[RECORDS PROVIDED]
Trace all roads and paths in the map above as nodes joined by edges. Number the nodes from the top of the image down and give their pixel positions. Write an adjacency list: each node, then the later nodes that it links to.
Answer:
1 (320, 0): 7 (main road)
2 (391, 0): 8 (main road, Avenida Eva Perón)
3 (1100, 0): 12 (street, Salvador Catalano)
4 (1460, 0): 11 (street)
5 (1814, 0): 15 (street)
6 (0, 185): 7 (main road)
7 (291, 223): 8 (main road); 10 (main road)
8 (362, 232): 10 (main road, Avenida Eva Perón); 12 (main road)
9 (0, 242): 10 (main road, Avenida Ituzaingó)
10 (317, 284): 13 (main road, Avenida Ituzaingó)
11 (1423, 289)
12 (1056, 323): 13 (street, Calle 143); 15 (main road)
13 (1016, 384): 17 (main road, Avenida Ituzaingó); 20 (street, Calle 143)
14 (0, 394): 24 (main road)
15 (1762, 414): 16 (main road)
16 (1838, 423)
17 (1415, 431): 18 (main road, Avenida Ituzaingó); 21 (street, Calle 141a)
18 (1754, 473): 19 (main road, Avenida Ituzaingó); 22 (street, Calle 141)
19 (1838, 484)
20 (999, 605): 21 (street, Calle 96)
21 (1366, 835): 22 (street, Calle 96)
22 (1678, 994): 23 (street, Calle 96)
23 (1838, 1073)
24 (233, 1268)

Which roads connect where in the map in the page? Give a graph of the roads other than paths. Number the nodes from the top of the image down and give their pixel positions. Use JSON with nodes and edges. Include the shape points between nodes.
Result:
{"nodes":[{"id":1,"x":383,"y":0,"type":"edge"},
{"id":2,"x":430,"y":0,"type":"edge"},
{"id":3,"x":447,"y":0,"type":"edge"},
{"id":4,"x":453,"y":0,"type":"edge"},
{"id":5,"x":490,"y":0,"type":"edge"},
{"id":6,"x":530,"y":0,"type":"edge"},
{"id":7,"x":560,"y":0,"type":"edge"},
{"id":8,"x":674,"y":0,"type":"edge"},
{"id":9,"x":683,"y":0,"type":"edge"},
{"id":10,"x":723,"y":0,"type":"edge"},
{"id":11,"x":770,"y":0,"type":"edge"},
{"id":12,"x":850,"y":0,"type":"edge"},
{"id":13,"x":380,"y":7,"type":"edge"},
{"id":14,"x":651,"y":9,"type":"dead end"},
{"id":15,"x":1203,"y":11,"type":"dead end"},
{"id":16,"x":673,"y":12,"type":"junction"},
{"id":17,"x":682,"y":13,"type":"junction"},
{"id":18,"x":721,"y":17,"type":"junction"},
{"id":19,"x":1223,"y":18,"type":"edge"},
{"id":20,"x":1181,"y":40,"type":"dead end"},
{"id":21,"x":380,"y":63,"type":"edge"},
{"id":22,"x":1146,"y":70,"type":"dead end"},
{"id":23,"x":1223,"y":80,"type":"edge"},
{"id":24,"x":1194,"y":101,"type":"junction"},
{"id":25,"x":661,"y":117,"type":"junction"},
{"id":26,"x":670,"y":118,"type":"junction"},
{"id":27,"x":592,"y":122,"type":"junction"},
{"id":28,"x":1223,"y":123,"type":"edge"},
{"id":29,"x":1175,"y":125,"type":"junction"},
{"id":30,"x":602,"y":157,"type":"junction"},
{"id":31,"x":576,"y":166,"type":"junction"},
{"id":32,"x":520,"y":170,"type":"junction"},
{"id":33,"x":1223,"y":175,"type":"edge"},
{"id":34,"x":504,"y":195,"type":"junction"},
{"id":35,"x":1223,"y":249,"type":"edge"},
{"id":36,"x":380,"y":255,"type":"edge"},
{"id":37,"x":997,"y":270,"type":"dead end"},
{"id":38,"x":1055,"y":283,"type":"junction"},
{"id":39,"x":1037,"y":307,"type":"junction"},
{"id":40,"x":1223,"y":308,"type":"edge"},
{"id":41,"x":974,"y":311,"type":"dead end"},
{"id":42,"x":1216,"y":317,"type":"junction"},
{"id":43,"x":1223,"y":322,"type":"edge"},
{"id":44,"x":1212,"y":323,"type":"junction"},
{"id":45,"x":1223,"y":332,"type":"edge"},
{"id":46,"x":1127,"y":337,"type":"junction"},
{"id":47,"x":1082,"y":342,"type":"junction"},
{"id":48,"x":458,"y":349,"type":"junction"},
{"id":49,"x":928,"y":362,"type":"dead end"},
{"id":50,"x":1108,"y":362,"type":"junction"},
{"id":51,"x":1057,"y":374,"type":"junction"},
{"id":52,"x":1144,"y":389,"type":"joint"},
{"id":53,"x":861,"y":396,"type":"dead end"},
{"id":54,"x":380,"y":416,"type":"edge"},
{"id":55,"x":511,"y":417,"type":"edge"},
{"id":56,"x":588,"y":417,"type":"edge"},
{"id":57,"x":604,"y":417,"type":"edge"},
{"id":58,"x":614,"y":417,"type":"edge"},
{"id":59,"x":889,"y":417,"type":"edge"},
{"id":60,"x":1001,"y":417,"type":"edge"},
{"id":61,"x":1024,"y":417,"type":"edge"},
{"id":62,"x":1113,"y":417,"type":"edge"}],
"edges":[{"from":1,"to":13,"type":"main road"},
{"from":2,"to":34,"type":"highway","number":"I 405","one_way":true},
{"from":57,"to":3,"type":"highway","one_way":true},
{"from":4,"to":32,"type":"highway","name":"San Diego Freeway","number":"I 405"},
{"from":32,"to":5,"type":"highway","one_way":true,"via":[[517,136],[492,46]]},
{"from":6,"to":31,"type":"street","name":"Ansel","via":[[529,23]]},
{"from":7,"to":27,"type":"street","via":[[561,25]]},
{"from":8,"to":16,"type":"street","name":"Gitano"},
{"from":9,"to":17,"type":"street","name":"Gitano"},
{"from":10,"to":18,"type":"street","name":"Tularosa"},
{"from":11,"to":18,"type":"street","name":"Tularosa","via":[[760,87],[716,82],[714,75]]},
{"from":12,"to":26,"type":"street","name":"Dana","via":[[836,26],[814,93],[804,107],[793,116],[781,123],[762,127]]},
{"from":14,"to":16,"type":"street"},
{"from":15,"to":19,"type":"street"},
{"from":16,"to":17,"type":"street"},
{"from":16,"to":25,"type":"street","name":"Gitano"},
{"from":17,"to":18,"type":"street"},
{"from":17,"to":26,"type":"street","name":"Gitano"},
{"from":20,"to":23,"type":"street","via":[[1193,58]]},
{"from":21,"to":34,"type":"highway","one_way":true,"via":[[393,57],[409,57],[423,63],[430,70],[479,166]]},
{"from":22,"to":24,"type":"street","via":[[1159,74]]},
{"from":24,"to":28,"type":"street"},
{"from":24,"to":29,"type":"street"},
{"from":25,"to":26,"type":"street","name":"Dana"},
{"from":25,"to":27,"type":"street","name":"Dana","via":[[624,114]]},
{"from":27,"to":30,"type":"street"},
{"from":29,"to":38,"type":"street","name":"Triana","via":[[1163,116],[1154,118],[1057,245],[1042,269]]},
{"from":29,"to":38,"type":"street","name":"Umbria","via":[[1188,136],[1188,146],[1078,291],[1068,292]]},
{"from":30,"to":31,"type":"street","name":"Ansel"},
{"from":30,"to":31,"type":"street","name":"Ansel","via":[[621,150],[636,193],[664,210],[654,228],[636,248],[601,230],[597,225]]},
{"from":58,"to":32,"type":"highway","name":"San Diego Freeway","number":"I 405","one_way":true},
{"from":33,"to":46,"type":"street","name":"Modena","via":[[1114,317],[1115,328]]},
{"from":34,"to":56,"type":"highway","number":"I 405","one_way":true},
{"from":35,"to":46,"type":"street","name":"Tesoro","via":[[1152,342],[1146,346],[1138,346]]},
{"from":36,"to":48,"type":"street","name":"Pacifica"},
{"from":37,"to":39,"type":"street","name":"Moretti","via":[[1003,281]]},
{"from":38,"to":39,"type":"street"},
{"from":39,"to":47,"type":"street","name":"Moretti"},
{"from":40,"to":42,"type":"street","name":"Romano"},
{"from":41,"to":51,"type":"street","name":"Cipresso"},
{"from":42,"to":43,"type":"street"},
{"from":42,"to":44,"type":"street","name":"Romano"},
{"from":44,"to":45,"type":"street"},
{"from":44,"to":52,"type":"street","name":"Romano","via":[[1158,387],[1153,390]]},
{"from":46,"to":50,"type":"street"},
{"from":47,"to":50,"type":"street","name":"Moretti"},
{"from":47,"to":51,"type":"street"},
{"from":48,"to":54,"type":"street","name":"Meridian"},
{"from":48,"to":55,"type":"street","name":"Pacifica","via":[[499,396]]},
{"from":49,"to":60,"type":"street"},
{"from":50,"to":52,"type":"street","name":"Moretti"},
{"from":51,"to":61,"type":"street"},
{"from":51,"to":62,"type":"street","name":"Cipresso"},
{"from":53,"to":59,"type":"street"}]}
[/RECORDS PROVIDED]
- _GOAL OF THE EXERCISE_
All lines with the word "image" need to be copied from the data above.

- _RESPONSE TO THE EXERCISE_
Trace all roads and paths in the map above as nodes joined by edges. Number the nodes from the top of the image down and give their pixel positions. Write an adjacency list: each node, then the later nodes that it links to.
Which roads connect where in the map in the page? Give a graph of the roads other than paths. Number the nodes from the top of the image down and give their pixel positions. Use JSON with nodes and edges. Include the shape points between nodes.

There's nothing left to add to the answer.